- DESCRIPTION OF THE TASK:
Return the records below from the line containing "## Shadowing (Remote" onward, exactly, through and including the last line.

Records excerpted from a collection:
==*==

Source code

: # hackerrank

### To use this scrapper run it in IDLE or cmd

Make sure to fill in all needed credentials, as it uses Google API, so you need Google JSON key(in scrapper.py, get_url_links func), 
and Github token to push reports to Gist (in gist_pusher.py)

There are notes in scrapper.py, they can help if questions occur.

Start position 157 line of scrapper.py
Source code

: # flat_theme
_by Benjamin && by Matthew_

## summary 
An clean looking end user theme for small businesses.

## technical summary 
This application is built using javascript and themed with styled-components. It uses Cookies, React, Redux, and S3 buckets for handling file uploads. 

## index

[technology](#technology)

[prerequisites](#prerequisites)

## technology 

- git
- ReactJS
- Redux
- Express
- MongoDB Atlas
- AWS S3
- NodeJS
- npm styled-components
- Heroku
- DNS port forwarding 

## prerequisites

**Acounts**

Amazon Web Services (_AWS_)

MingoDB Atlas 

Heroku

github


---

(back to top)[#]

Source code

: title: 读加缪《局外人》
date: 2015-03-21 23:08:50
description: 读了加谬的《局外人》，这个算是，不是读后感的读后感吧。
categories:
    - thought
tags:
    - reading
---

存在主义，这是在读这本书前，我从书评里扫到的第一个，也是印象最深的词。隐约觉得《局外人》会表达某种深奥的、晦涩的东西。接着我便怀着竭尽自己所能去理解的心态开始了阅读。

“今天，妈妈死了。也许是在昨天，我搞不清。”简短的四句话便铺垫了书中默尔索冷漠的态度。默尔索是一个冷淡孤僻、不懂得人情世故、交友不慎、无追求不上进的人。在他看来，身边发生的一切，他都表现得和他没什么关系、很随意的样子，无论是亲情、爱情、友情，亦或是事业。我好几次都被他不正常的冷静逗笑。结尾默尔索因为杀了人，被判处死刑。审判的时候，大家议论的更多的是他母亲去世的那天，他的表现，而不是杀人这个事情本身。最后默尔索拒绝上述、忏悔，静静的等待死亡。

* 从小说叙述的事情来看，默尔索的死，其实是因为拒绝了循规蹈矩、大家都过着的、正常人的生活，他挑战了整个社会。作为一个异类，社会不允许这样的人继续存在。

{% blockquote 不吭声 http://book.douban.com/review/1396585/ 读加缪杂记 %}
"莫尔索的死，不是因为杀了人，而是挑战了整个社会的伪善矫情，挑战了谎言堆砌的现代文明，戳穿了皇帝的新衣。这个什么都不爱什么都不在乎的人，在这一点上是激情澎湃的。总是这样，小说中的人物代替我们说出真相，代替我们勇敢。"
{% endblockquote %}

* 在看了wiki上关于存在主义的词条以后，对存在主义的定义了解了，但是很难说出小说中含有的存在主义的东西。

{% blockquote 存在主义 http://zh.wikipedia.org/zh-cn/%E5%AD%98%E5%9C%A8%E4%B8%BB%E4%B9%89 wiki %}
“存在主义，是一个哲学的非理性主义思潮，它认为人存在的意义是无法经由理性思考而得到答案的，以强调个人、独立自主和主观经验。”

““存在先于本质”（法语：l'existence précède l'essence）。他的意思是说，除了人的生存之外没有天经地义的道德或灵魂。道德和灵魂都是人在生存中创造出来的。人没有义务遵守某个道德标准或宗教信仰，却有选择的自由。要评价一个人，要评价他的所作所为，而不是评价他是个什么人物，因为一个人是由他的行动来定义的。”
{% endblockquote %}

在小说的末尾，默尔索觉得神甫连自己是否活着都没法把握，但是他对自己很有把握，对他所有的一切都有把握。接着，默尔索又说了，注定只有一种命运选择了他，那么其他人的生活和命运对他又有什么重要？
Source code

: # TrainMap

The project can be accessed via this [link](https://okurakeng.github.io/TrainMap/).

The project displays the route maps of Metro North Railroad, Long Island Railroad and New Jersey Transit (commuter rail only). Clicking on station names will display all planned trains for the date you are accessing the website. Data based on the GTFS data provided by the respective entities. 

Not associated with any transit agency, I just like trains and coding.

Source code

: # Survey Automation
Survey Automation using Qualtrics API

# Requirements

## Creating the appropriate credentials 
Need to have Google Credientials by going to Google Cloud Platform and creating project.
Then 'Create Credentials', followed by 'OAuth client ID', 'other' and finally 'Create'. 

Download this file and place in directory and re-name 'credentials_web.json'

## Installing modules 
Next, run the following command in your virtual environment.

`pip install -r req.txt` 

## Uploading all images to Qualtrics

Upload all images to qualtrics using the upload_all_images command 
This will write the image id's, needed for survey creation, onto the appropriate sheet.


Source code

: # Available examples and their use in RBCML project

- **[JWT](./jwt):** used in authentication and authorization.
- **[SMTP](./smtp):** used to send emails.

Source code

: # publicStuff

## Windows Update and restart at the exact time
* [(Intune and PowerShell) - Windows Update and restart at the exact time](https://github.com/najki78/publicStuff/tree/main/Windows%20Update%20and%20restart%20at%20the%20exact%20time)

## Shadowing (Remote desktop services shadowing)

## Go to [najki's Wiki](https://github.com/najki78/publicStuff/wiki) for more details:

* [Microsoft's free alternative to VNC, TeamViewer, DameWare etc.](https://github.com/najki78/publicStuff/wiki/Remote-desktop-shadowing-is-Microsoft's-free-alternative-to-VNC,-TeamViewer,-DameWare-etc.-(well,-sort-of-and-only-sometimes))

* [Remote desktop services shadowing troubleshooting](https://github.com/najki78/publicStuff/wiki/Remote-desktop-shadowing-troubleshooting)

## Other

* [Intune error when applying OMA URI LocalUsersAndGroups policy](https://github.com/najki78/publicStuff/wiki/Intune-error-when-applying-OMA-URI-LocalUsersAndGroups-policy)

==*==

- EXERCISE RESULT:
## Shadowing (Remote desktop services shadowing)

## Go to [najki's Wiki](https://github.com/najki78/publicStuff/wiki) for more details:

* [Microsoft's free alternative to VNC, TeamViewer, DameWare etc.](https://github.com/najki78/publicStuff/wiki/Remote-desktop-shadowing-is-Microsoft's-free-alternative-to-VNC,-TeamViewer,-DameWare-etc.-(well,-sort-of-and-only-sometimes))

* [Remote desktop services shadowing troubleshooting](https://github.com/najki78/publicStuff/wiki/Remote-desktop-shadowing-troubleshooting)

## Other

* [Intune error when applying OMA URI LocalUsersAndGroups policy](https://github.com/najki78/publicStuff/wiki/Intune-error-when-applying-OMA-URI-LocalUsersAndGroups-policy)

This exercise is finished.